От капитана мысль его перенеслась к толпе зевак, и им овладело какое-то странное чувство ревности. Он вспомнил о том, что и эта толпа, и что все парижские ротозеи видели женщину, которую он любил, в одной сорочке, полуобнаженную. Он ломал себе руки при мысли о том, что эта женщина, которая могла бы доставить ему высшее блаженство, если бы ему только удалось видеть одному в полумраке ее чудные формы, была выставлена на всеобщее позорище, среди бела дня, в полдень, полунагая, раздетая как бы для ночи, полной сладострастия. Он плакал от ярости при мысли обо всех этих прелестях любви, загрязненных, обнаженных, навеки профанированных. Он плакал от ярости при мысли о том, сколько грязных, нечестивых взоров были устремлены на эту полуобнаженную грудь, и что эта прекрасная девушка, эта целомудренная лилия, эта чаша, полная стыдливости и наслаждений, к которой он не посмел бы прикоснуться губами иначе, как с благоговейным восторгом, была превращена в какую-то общественную лоханку, из которой вся парижская чернь, все воры, нищие и холуи собрались пить сообща, с каким-то наглым, бесстыдным удовольствием.

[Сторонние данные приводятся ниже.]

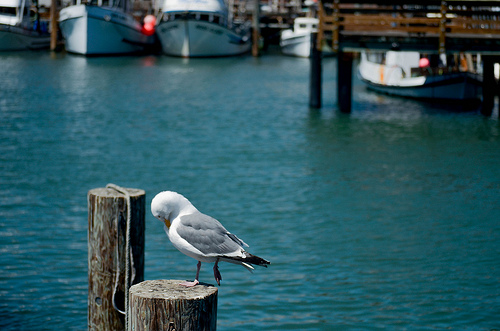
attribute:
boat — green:
[149, 10, 256, 72]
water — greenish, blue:
[279, 120, 498, 327]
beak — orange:
[158, 217, 171, 228]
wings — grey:
[167, 215, 245, 265]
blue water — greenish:
[280, 144, 398, 271]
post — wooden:
[125, 277, 219, 330]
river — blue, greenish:
[2, 47, 497, 326]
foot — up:
[188, 254, 220, 284]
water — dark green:
[311, 156, 439, 193]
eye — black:
[156, 211, 164, 221]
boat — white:
[155, 5, 249, 63]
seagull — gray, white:
[150, 189, 270, 286]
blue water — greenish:
[156, 80, 301, 183]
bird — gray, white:
[141, 179, 255, 287]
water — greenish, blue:
[283, 149, 465, 314]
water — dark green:
[338, 217, 438, 288]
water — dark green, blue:
[1, 47, 498, 327]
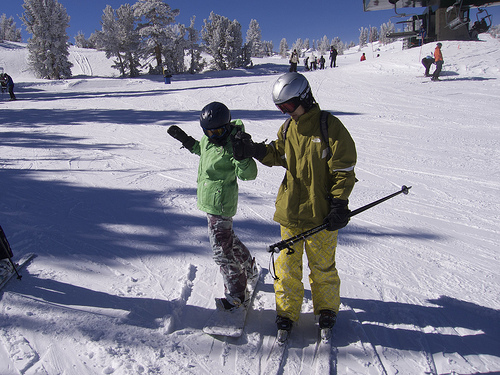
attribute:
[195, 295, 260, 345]
snowboard — snow covered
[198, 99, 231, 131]
helmet — black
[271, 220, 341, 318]
pants — snowpants, yellow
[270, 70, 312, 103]
helmet — silver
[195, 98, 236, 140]
helmet — green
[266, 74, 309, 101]
helmet — silver, protective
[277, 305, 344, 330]
boots — black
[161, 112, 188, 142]
mitten — black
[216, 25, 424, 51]
trees — distant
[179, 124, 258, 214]
greenjacket — green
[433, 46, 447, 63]
jacket — orange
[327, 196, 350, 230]
glove — black, winter glove, for snow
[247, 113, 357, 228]
coat — olive green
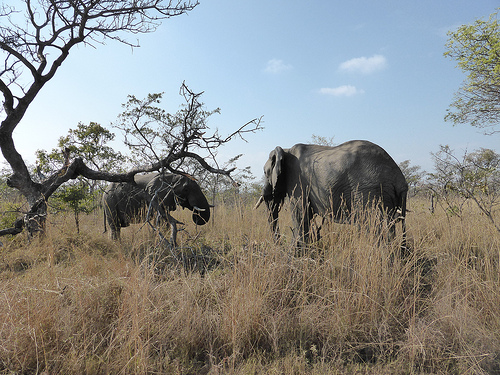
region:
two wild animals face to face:
[15, 10, 480, 345]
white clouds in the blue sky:
[255, 40, 395, 100]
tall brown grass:
[10, 275, 145, 365]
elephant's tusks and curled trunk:
[190, 200, 215, 225]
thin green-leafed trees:
[425, 20, 495, 235]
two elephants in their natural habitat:
[15, 30, 471, 355]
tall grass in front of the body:
[300, 185, 407, 276]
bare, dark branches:
[0, 42, 55, 247]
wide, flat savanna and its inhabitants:
[15, 25, 485, 355]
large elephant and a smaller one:
[95, 112, 417, 267]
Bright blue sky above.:
[210, 15, 378, 50]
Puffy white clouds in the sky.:
[320, 42, 396, 123]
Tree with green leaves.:
[436, 12, 494, 144]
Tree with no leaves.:
[12, 8, 191, 63]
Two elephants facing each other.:
[90, 125, 425, 234]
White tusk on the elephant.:
[245, 186, 274, 216]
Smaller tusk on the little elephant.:
[183, 195, 217, 229]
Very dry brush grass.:
[50, 265, 285, 345]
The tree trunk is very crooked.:
[0, 75, 55, 227]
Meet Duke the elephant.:
[241, 125, 421, 247]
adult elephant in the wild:
[249, 144, 431, 266]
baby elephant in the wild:
[98, 161, 247, 254]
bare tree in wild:
[0, 0, 193, 281]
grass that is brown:
[0, 253, 499, 374]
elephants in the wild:
[86, 115, 433, 286]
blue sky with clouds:
[2, 1, 497, 131]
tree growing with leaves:
[441, 7, 499, 150]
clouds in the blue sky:
[248, 13, 398, 115]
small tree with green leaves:
[34, 112, 108, 214]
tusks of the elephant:
[188, 202, 211, 215]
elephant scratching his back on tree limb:
[95, 164, 210, 244]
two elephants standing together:
[98, 132, 415, 254]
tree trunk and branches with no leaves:
[0, 5, 229, 244]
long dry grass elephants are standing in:
[0, 209, 497, 373]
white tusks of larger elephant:
[252, 190, 287, 216]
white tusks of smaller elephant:
[190, 202, 217, 213]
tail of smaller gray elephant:
[97, 207, 107, 233]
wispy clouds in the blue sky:
[253, 42, 391, 103]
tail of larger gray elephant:
[395, 193, 418, 248]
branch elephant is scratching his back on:
[61, 113, 238, 193]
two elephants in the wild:
[11, 46, 496, 327]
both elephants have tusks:
[54, 94, 434, 259]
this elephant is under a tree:
[28, 77, 241, 264]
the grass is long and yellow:
[61, 125, 482, 302]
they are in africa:
[43, 108, 477, 319]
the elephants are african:
[56, 103, 452, 285]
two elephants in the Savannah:
[29, 88, 436, 313]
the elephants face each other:
[37, 59, 469, 297]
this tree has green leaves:
[408, 14, 495, 91]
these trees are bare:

И когда он пытался представить себе все то счастье, которое он мог бы обрести на земле, если б она не была цыганкой, а он бы не был духовным лицом, если бы не существовало на свете Феба и если б она полюбила его, – когда он представлял себе, что и для него была бы возможна жизнь, полная счастья и любви, что и теперь на различных пунктах земли встречаются счастливые парочки, коротающие часы в сладких беседах под померанцевыми деревьями, на берегу ручья, под звездным небом или освещаемые лучами заходящего солнца, и что если бы на то Божья воля, и он мог бы составить вместе с нею такую счастливую парочку, – тогда сердце его переполнилось чувствами нежности и отчаяния.
Да, он только и думал что о ней! Мысль о ней не покидала его, не переставала его мучить, сосала его сердце и раздирала ему внутренности. Он не чувствовал ни сожаления, ни раскаяния. Он готов был еще Раз сделать то, что он сделал. Он предпочитал видеть ее в руках палача, чем в объятиях капитана, – но он страдал, он страдал так сильно, что по временам вырывал у себя клоки волос для того, чтобы посмотреть, не поседел ли он.
То ему представлялось, что, быть может, в эту самую минуту безобразная веревка, которую он видел на ней в это самое утро, стягивалась вокруг ее нежной и красивой шеи ужасной петлей, – и при этой мысли из всех пор его тела выступал холодный пот. То опять, демонически смеясь сам над собою, он представлял себе одновременно ту Эсмеральду, которую он увидел впервые, живую, беззаботную, веселую, нарядную, пляшущую, воздушную, поющую, – и ту Эсмеральду, которую он видел только что перед этим, медленно поднимающуюся своими босыми ногами, с петлей на шее, по лестнице, ведущей к виселице. Эта двойная картина так живо представилась воображению его, что он испустил ужасный, нечеловеческий крик.
И в то самое время, когда этот ураган отчаяния бушевал в его душе, все переворачивая и вырывая все с корнем, он смотрел на природу вокруг себя. У самых его ног несколько кур рылись в кустарнике и клевали червей, изумрудно зеленые жуки летали по воздуху, купаясь в солнечных лучах, над его головою неслись по синему небу группы перистых, светло-серых облаков, на дальнем горизонте шпиц аббатства Сен-Виктор выглядывал из-за вершины холма своим шиферным обелиском, а мельник на холме Каппо, посвистывая, смотрел, как вертелись крылья его ветряной мельницы. Ему стало больно при виде всей этой кишевшей вокруг него в тысячи самых разнообразных форм деятельной, спокойной, правильно организованной жизни, и он снова пустился бежать.